For its part, the ONS is cautioning that it's too early to say this is a long-term trend. So are there other factors beyond a suspected Brexit effect?
Since the Brexit referendum, the falls in the pound on currency markets mean that money made in the UK buys less back home.
This is really important for workers who are sending cash back to their families - and a decisive factor in decisions to move all around the world.
Last June, the pound bought almost 6 Polish zlotys.

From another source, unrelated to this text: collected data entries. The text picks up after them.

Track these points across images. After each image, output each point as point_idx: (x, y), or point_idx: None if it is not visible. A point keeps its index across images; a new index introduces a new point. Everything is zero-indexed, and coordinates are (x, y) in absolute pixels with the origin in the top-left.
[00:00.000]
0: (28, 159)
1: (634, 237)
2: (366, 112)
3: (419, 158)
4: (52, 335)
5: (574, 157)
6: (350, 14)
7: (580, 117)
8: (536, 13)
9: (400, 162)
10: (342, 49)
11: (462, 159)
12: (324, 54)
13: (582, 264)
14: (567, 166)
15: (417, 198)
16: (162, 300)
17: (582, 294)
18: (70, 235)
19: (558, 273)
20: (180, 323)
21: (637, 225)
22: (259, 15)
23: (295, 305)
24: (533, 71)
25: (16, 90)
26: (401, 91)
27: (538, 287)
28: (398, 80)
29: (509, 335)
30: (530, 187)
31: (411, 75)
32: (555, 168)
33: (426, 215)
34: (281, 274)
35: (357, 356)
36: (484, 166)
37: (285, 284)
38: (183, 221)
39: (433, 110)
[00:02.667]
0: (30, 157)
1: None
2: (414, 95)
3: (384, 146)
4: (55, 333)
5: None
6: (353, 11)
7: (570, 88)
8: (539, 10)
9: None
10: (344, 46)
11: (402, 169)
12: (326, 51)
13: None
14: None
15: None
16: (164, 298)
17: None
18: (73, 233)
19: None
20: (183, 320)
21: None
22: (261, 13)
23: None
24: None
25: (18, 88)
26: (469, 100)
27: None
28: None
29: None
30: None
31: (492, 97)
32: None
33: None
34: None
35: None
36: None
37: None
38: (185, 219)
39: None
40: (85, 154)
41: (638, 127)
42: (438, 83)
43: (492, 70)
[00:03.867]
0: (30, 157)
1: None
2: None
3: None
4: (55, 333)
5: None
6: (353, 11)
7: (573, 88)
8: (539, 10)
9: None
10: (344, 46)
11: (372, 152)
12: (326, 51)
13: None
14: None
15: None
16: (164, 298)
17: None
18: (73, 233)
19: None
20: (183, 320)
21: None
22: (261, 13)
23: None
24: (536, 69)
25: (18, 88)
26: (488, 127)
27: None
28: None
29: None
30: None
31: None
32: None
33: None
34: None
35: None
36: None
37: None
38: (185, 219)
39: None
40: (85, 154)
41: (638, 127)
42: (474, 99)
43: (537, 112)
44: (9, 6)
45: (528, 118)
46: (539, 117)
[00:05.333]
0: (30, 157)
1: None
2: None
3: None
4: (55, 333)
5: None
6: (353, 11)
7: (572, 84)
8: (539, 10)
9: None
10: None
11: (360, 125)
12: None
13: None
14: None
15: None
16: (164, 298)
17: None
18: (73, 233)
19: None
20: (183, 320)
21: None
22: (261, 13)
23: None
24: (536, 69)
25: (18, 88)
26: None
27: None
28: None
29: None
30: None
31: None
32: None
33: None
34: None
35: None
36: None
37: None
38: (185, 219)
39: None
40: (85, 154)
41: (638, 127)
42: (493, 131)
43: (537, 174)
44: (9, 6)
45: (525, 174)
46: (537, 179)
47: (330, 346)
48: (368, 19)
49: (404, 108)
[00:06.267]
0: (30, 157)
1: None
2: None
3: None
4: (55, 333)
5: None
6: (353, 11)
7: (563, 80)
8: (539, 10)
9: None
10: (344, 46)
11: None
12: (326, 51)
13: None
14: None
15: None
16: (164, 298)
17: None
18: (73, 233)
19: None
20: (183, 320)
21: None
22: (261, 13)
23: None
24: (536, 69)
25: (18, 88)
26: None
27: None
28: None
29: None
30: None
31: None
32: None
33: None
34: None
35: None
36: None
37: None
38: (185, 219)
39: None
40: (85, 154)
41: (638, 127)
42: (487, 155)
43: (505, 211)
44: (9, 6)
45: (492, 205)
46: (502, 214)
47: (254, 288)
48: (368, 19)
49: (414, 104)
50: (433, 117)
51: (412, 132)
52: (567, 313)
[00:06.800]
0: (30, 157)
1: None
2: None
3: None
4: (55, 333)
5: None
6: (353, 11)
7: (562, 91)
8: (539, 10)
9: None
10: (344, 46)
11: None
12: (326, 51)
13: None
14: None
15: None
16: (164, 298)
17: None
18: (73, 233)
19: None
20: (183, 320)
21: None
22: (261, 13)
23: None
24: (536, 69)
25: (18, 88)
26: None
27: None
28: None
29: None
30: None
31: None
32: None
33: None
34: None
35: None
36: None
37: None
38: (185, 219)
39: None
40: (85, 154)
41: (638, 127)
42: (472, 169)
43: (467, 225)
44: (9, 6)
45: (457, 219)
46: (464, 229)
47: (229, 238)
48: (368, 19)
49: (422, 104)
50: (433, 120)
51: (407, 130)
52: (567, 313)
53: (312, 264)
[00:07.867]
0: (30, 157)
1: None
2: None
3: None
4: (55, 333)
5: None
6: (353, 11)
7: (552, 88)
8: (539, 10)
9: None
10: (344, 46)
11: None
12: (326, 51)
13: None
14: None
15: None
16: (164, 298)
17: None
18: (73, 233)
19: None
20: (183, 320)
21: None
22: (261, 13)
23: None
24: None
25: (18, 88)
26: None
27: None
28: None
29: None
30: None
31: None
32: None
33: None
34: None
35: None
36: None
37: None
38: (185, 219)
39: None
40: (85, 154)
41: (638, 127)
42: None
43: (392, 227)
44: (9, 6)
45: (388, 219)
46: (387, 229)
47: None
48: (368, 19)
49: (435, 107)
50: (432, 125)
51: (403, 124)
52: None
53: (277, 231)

Today, it buys only 4.6 zlotys.
What's more, when people choose to move to another country, they're not just looking at the circumstances there, but, fairly obviously, at the conditions at home.
And there is no doubt that for some EU workers, coming to the UK isn't the slam-dunk deal it once was.

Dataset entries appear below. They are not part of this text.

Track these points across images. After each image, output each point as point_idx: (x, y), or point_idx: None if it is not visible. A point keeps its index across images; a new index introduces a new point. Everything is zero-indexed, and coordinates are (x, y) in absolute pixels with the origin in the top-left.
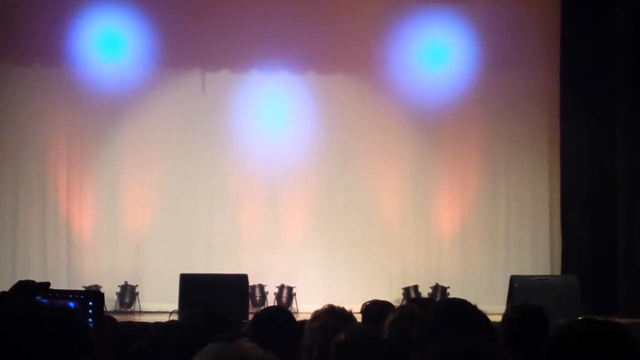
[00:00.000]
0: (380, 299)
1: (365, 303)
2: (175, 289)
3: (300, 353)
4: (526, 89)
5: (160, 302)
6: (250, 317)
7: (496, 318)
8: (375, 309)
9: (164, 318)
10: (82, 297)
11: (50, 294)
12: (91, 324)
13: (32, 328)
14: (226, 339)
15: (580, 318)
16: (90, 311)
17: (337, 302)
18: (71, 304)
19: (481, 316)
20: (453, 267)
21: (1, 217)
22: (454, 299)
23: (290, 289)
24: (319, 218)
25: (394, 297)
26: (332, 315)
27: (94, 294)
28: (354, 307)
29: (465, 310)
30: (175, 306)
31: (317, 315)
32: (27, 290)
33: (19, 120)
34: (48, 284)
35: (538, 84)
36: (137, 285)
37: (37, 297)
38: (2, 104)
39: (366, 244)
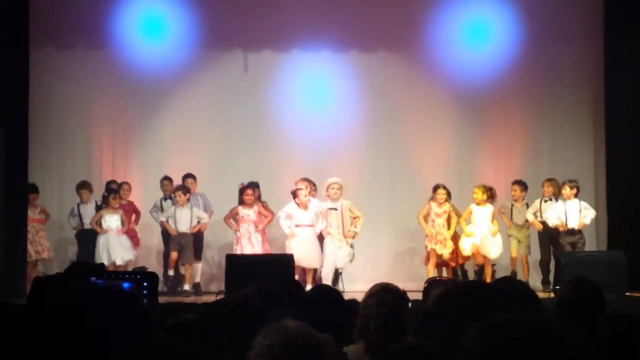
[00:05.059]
0: (425, 277)
1: (429, 279)
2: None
3: (353, 332)
4: (570, 64)
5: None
6: None
7: (541, 294)
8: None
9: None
10: (137, 277)
11: (105, 275)
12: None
13: (94, 311)
14: (277, 316)
15: None
16: (144, 292)
17: (382, 281)
18: (126, 285)
19: (528, 291)
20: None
21: (48, 201)
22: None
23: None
24: (363, 197)
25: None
26: (387, 292)
27: (148, 275)
28: (398, 285)
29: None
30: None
31: (373, 293)
32: (82, 271)
33: (62, 103)
34: (103, 265)
35: (582, 59)
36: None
37: (92, 278)
38: (46, 88)
39: (411, 222)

The Polish economy, for example, has one of the strongest growth rates in the EU and its government is lobbying workers to stay at home, rather than take their skills elsewhere.
Whatever the precise factors, the government will want to present all this as a victory for its strategy and progress towards its net migration target.
And while campaigners for falls will be buoyed by the statistics - some are urging caution.
"This is a step forward but it is largely good fortune," says Lord Green, chairman of Migrationwatch UK, a pressure group.
"It is mainly due to a reduction in the huge net inflow of East Europeans from 100,000 to 50,000. This should not obscure the fact that migration remains at an unacceptable level of a quarter of a million a year with massive implications for the scale and nature of our society."
That's a pointer to the scale of the challenge ministers still face, if they are determined to stick to their target. Net migration from the rest of the world still stands at 180,000 people a year - and that is the one part of policy that the UK can currently completely control.
The August figures have also revealed some fascinating truths about migration, and people's intentions, that until now have been subjected to myth, fears and an awful lot of speculation - do people leave the UK when they should?
Well, we don't really know - or at least we didn't until now. The ONS uses a large rolling survey at ports to estimate immigration and emigration - but it's only as good as a survey can be - it has limitations.
Now, we have "exit checks" data - figures derived from the scans of passports and so on as people leave the UK at our ports.
And the figures from the Home Office show, for the first time, that the vast majority of visitors to the UK who require a visa leave the UK when they should.
Some 1.34 million visas granted to non-EEA nationals expired in 2016-17. Of those people who had not already secured a legal reason to stay on, 96.3% departed in time. A further 0.4% left after their visa expired. It's not quite clear what happened to the remaining 3.3%.
So, of all those visas, around 40,000 overstayed.
And what's even more interesting are the figures around students. International students have been a hot topic in the migration debate with some claiming that they habitually overstay their visas. Some of the predictions for student over-stayers have been enormous.
The exit check data shows the rate of compliance - those who play by the rules - was 97.4%. And that suggests that assumptions about mass overstaying are either simply wrong or, alternatively, a thing of the past after a crackdown on bogus colleges.